Retirement from work did not mean retirement from working. Keith was fully committed to the Lord’s work until the last. His commitment to clearing the streets of rubbish sprang from an appreciation of the damage that rubbish-dumping and littering was doing to wildlife and the environment. His was no cosy Keep Britain Tidy hobby. Keith was out to help to save the planet, to save God’s creation.

Since 2014, Keith had organised the schedule of Sunday-afternoon litter-picks, clearing the rubbish from streets in Hale. The April Hale Tidy-Up was held in his memory.

During the first lockdown in March 2020, Keith started a daily clean-up drive covering a three-mile circuit of rural lanes near his home in Hale Barns.

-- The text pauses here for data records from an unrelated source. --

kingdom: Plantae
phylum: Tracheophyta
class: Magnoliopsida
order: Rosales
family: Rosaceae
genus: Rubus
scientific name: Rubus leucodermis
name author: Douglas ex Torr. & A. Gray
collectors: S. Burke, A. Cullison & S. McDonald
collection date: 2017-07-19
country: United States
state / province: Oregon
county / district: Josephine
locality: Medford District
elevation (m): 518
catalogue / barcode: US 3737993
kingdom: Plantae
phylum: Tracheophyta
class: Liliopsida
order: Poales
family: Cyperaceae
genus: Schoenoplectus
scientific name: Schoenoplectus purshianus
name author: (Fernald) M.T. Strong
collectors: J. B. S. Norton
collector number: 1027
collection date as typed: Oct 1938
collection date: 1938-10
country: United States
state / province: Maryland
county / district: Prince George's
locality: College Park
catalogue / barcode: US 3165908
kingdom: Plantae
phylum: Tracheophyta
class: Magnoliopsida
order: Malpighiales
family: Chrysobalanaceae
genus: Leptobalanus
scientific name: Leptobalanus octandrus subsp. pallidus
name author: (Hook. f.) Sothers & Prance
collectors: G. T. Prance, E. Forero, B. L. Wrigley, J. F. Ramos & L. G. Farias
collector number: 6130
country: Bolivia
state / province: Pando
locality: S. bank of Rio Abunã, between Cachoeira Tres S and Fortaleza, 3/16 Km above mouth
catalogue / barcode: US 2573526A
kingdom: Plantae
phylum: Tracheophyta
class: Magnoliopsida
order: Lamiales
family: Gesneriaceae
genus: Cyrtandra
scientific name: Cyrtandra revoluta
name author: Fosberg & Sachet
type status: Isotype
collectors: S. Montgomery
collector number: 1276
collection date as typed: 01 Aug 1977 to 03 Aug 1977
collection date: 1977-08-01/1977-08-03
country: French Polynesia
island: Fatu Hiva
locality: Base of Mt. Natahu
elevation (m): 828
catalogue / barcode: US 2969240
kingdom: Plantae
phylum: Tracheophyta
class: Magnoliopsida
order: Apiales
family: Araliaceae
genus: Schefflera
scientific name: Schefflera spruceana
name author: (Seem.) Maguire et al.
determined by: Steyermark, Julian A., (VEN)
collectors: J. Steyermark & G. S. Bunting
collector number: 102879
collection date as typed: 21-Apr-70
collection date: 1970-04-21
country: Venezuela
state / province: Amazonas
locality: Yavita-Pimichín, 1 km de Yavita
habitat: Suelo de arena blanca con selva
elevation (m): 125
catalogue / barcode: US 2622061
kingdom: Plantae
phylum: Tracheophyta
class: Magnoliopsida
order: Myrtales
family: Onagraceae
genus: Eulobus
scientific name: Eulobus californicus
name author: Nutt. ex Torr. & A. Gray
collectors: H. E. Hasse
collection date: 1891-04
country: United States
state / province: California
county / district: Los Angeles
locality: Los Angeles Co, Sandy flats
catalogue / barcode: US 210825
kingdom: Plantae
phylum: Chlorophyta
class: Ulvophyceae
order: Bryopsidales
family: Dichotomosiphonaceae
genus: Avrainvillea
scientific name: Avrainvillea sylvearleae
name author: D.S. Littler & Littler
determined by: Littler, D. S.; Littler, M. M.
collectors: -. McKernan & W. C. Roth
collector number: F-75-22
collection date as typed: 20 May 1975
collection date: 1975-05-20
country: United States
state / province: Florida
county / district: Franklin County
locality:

With a litter-picker in one hand and a bag in the other, Keith reckoned that it took on average of two-and-a-half hours to walk the three miles. Keith’s aim was to have completed 1000 such circuits, totalling 3000 miles, before his 85th birthday on 1 November this year. He invited sponsorship to raise money, in equal parts, for Friends of the Earth, SolarAid, and St Peter’s. Writing a few months ago, Keith calculated that he had 200 litter picks and 600 miles still to go.

Keith died peacefully in his sleep on 8 April, Holy Saturday, having been in church on Maundy Thursday and Good Friday, and having completed his daily litter-picking challenge on the walk home. He is survived by his wife, their three children, and four grandsons.